Protekai Inc., formed by Omar Sultan, will seek to commercialize intellectual property of the research on the proteins, which could create powerful new biomedical research and diagnostic tools, according to the University of Hawaii Foundation.
"It's really a very exciting discovery that's been sitting on a shelf at UH," Yanagihara said. "The full patent was issued, but we didn't have the money for the next step to sequence the protein. This gives us the funds to go after full sequence of genes, which is necessary to get to a point where we can use it as a diagnostic tool in medicine."
Intellectual property developed by UH faculty is an inadequately tapped resource with enormous potential for economic benefit, Yanagihara said.
There are at least a dozen projects at UH that are relatively unknown that could potentially be the stimulus of new startups throughout the state, said fund manager Barry Weinman, managing director and co-founding partner of Allegis Capital LLC.
"UH has a lot of research dollars that go in and then don't come out for commercialization," he said. "What we're trying to do with the Upside Fund is change that economics.
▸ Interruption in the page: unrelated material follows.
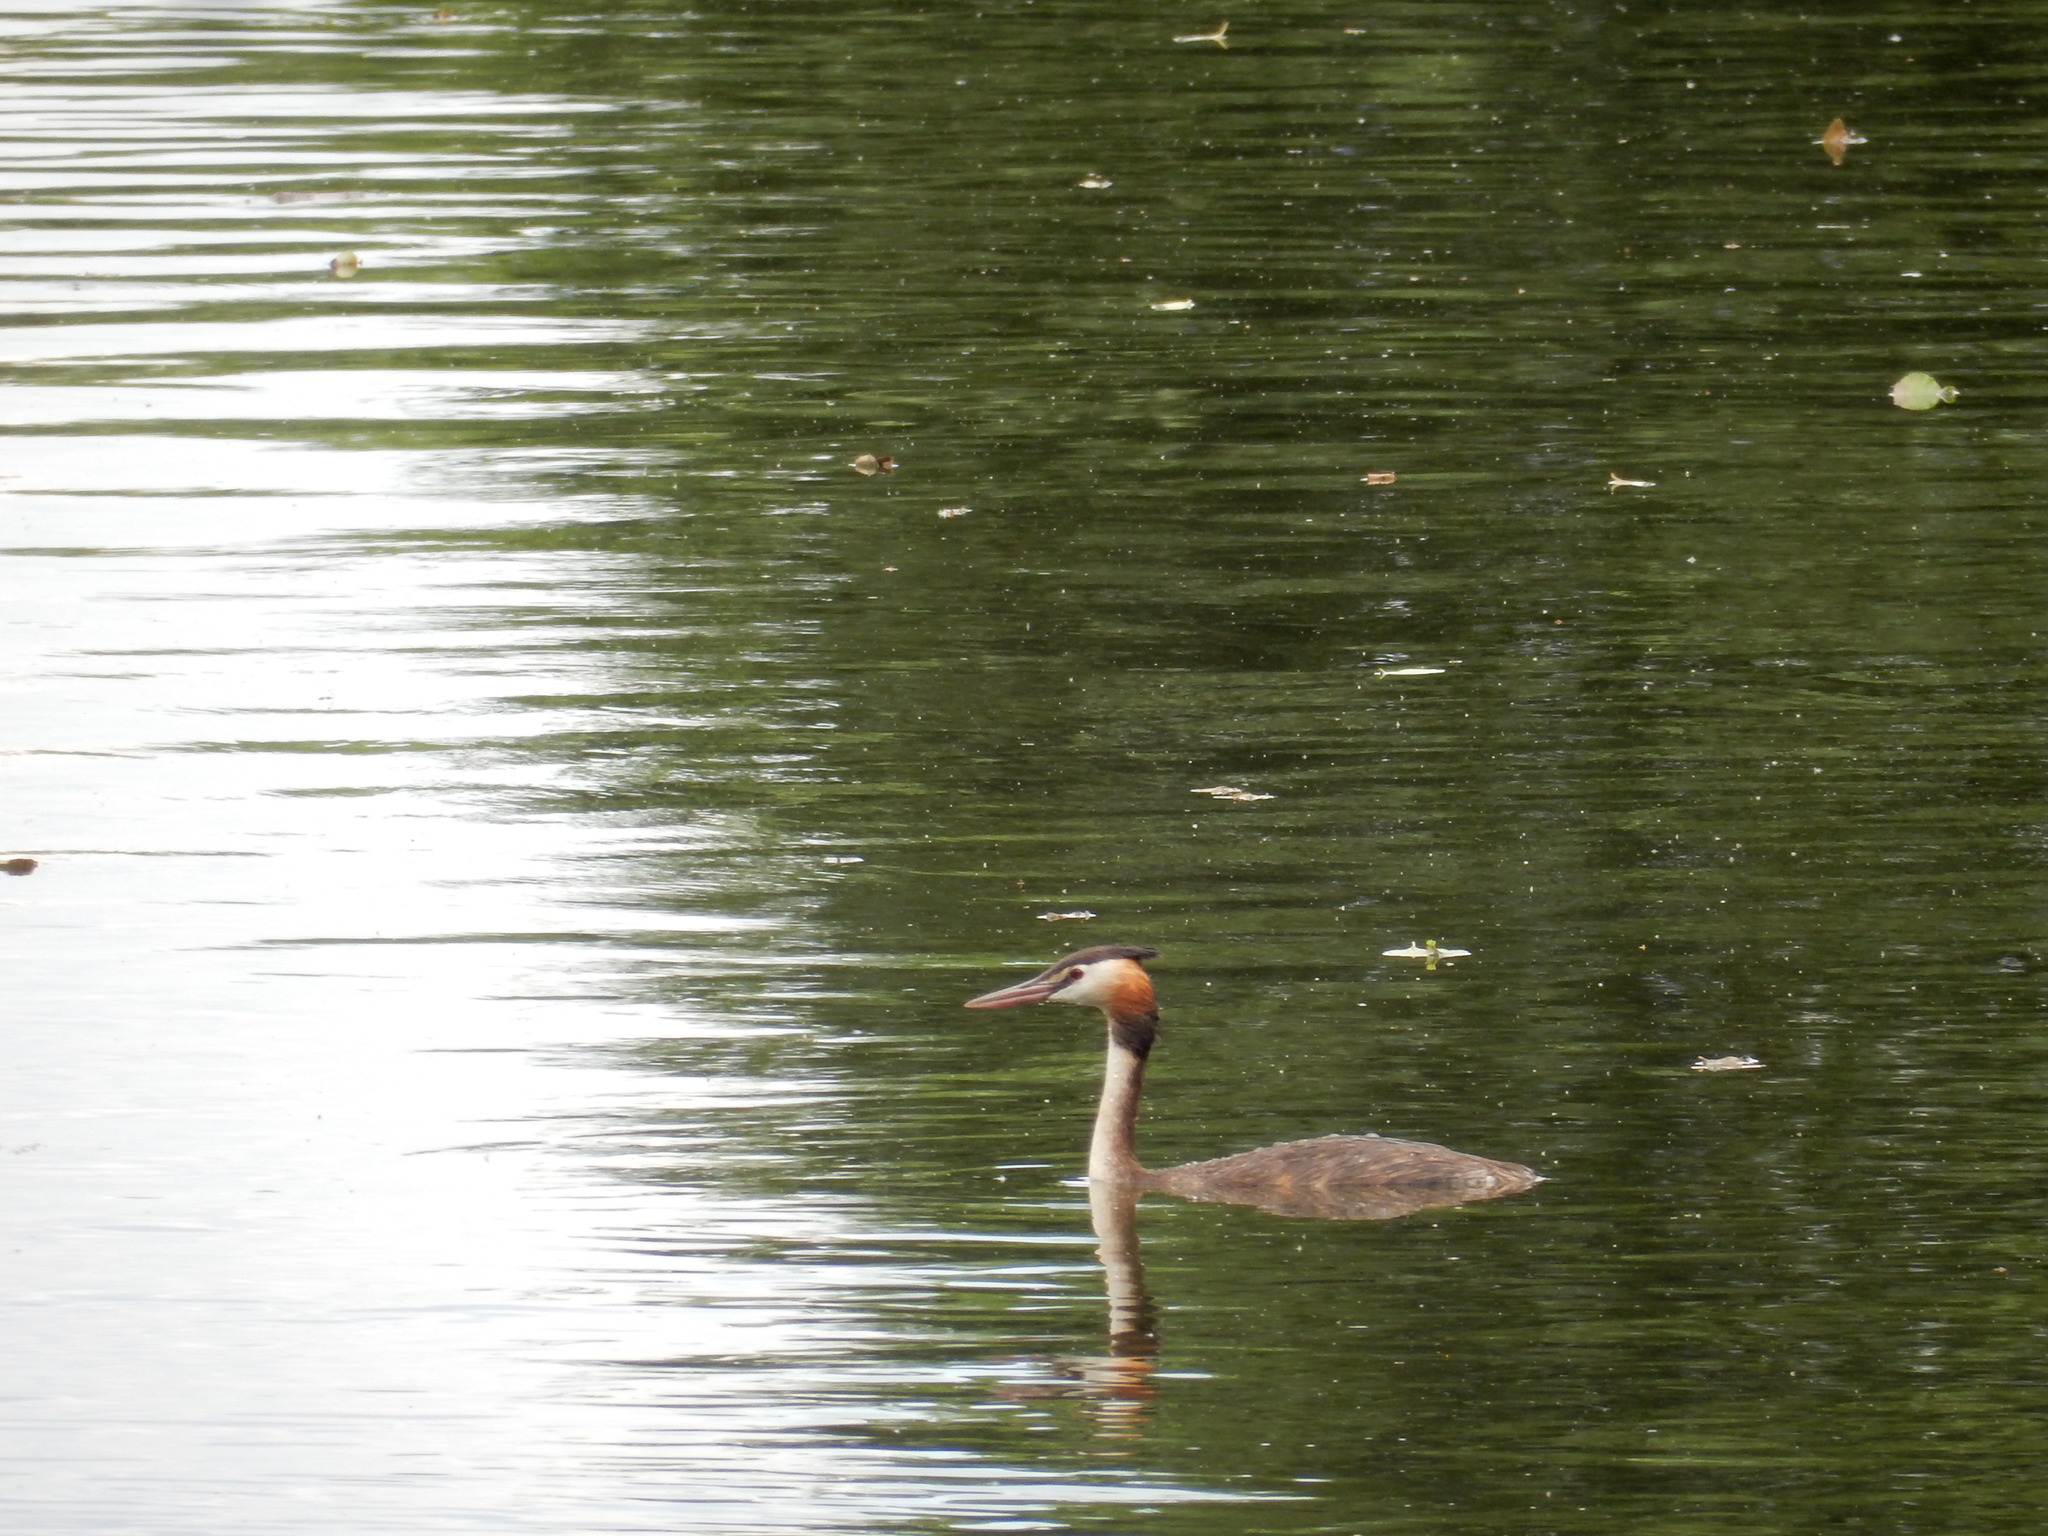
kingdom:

That doesn't happen overnight, but you have to have a vision. This is really a big opportunity that the state has been missing."
By comparison, Stanford University receives about $650 million in annual grants and $75 million in licensing fees and royalties from its research, while UH gets about $420 million in research grants and between $300,000 and $500,000 in licensing fees each year, according to Weinman.
Hawaii has between 20 and 50 locally well-known medical biotech companies, though the industry has never quite been able to build the momentum needed to attract enough researchers and biotech companies to create a world-class life sciences center in the Pacific.
If the novel fluorescent proteins are useful in diagnostic testing, the fund will seek to raise another $3 million to $5 million from the venture capital community to take it to the commercial market.
The research is promising for a variety of reasons, including the uniqueness of the jellyfish to certain climates in Hawaii, Weinman said.
"It will benefit the industry by giving it a lot more credibility than it currently has and will show big pharmaceutical companies that research can be done at UH that has real value in the commercial world," Weinman said.
The Upside Fund is soliciting investors and donations for the new venture. The fund's management includes Weinman; Jim Lally, retired partner of the Silicon Valley venture capital fund Valley, Kleiner Perkins Caufield & Byers; and Scott Wo, chief investment officer at C.S. Wo.